All political figures experience online abuse and harassment, but it is so much worse for women, who are simply expected to just deal with it. Attempts to engage in this conversation are often met with dismissive comments. Women are told to “harden up” get a “thicker skin” and to ignore threats of intimidation and violence. Told that it isn’t “that bad”.
But what happens when this does all get too much?
Well, they leave.
This is the crux of the issue. Because it means social media has become weaponised, designed to drive a certain kind of person out of politics. Something which directly impacts the kind of people who are left to represent us – and ultimately changes the way our democracy looks.
A recent social media report by Bloomberg makes clear that women leaders, particularly women of colour who have experienced this abuse, are unlikely to encourage others from their community to follow in their footsteps. One of the MPs in today’s report said: “On the one hand, I want to see more brown women and young women in this space. And on the other hand, I’m like, stay away, stay away, don’t do it. It’s a real contradiction. Now, I don’t think I would have still chosen to do it …”
Certain commenters will claim that any attempt to limit abuse, or hate speech, is an attack on freedom of speech, and in a purely binary sense they have a point. But the fact is, that by not controlling hate speech, freedom of speech is already being limited: the freedom for women and minorities to speak up, bullied or frightened into not speaking, because of the constant threats and abuse directed at them.
As we all know too well, social media is largely driven by engagement, which feeds particularly well on negativity and controversy. Meta has known this for some time, as is well-documented. For years now they have fought tooth and nail against anything they think may stand in the way of the profit those algorithms deliver to them.
In the past months, the owners of our most prominent social media platforms have openly declared their allegiances. Whether through Musk’s occupation of the White House, Zuckerberg’s embarrassing appeasement of Trump, or TikTok’s new-found debasement, it is now brutally clear where these corporations and their leaders sit on the political spectrum.

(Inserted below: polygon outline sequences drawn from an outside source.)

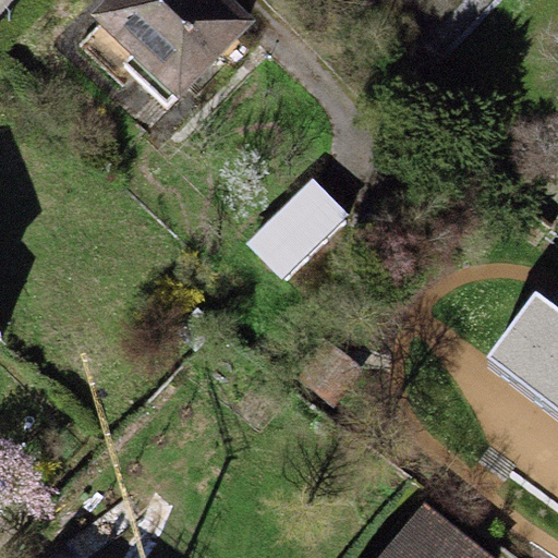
[(230,0),(105,0),(92,14),(178,98),(253,22),(230,0)]
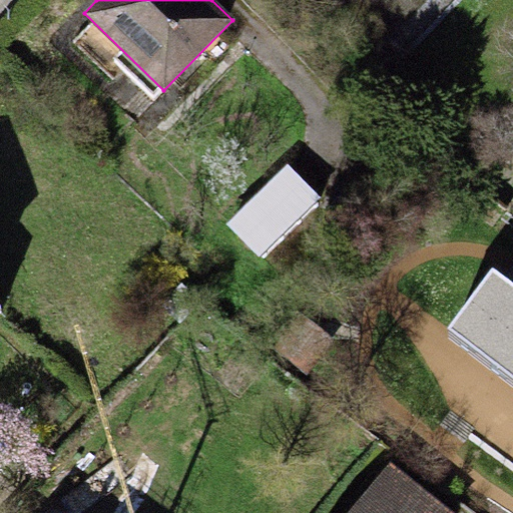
[(287,163),(226,223),(262,260),(323,199),(287,163)]
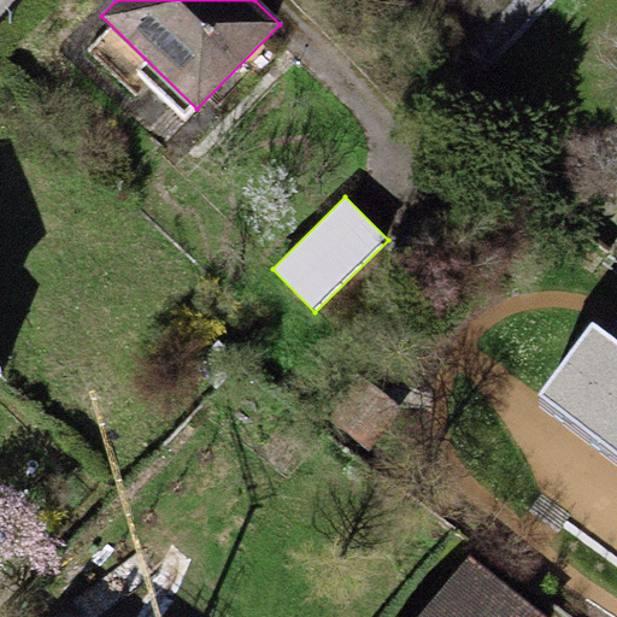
[(535,401),(616,460),(616,344),(592,325),(535,401)]
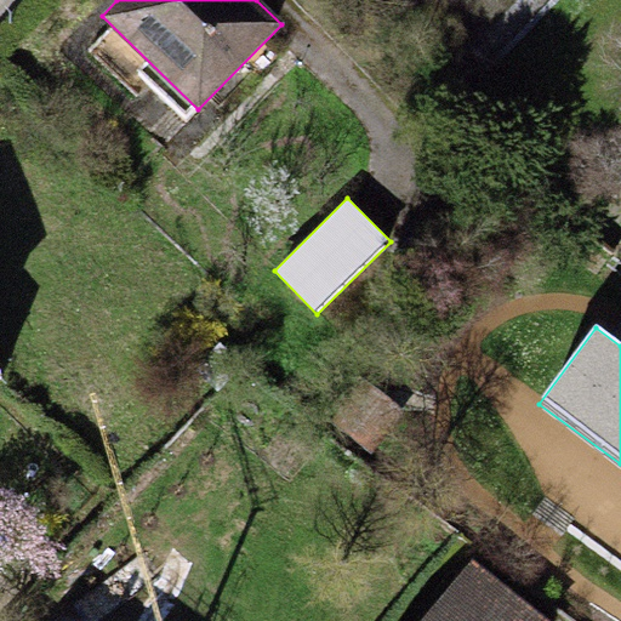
[(331,426),(360,450),(397,406),(366,382),(331,426)]
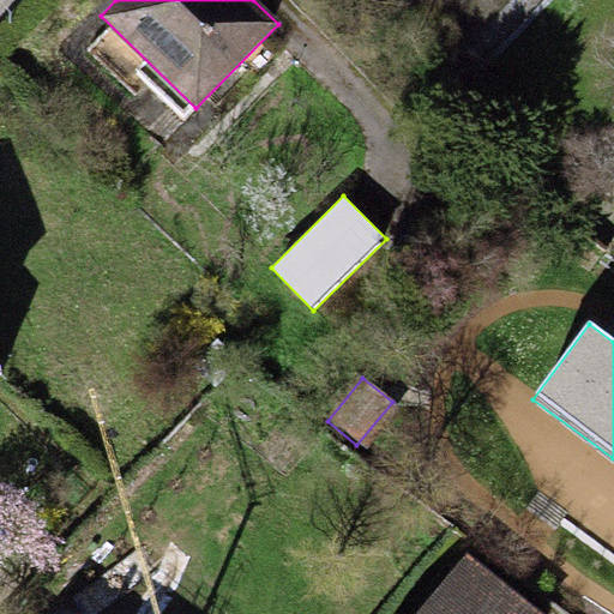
[(540,613),(467,555),(419,613),(540,613)]
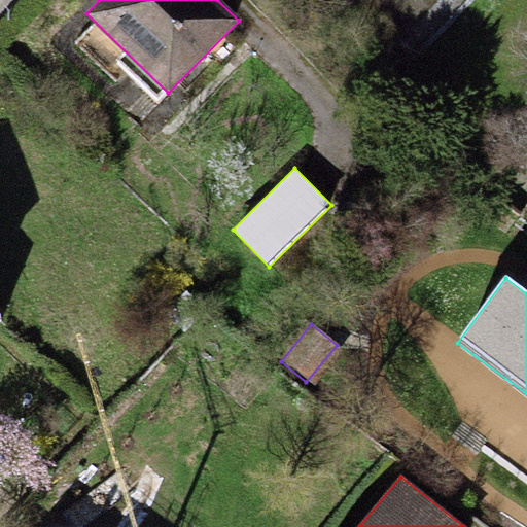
All buildings are outlined.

So, why aren’t we dealing with this issue? There are a number of immediate steps our government could easily take, such as updating the harmful digital communications act and regulating social media companies for more transparency and accountability, and with meaningful enforcement measures.
Personally I would go much further. The failure of social media has been too spectacular.
What’s happening now is too big to be ignored any longer. We can’t just pretend this isn’t happening, as I tried to in 2018. The costs are simply too high.
As disturbing as it is, it has been a privilege to go behind the scenes of these women’s channels. It’s been a humbling, weirdly intimate experience, and has woken me up to the digital challenges facing our society. I’ve seen a side of the internet that not many people, particularly white men, will ever have to see.